House Appropriations Committee (HAC) chairman Rep. Hal Rogers (R-KY) said the House bill “helps to meet the most pressing needs to address current and arising threats to the security of our nation, while finding ways to trim excess and reduce lower priority programs without negatively affecting our troops or the success of our military missions.”

The House bill funds a 1.8 percent military pay raise that is authorized in the House-passed FY2015 Defense Authorization bill, almost twice the 1 percent raise proposed in the president’s budget request.

The bill rejects the president’s proposals to reduce the cost of military personnel benefits. The House denies the proposed cut in the Basic Allowance for Housing (BAH), the $1 billion reduction to the annual commissary subsidy, and proposals to modernize and consolidate TRICARE programs for retirees under age 65, including some TRICARE co-pay increases. The House approved a floor amendment to prohibit funding to initiate another Base Realignment and Closure (BRAC) round.

The House bill also denies the administration proposal to defer a decision on refueling the USS George Washington until the FY2016 budget. The bill provides almost $800 million in FY2015 to refuel the aircraft carrier.

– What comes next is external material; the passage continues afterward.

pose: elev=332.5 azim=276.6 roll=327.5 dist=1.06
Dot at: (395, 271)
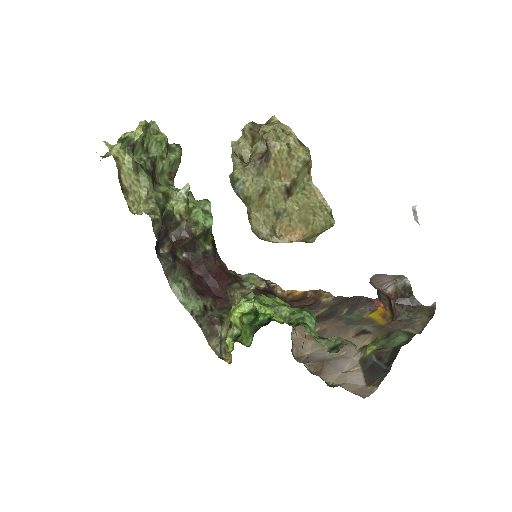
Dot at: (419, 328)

The House approved a floor amendment offered by Rep. Candice Miller (R-MI) that prohibits funding to retire the A-10 aircraft fleet that was proposed in the administration’s budget request. This action overturns the decision by the House Appropriations Committee, which had rejected pressure to keep the program alive. However, because the floor amendment does not add funding necessary to keep the program operational, the Air Force would have to absorb the cost by reducing other programs. Another House floor amendment blocks retirement of the KC-10 tanker.

The White House issued a Statement of Administration Policy (SAP) that strongly criticized the House bill’s positions on the administration’s savings and reforms proposals. “Without congressional support for meaningful compensation reforms and other costs savings measures, force structure changes and flexibility to manage weapons systems and infrastructure, there is an increased risk to the Department’s ability to implement the President’s defense strategy,” according to the SAP. However, the statement stopped short of threatening a presidential veto of the House bill.

The House now awaits Senate action on the FY2015 DoD spending bill.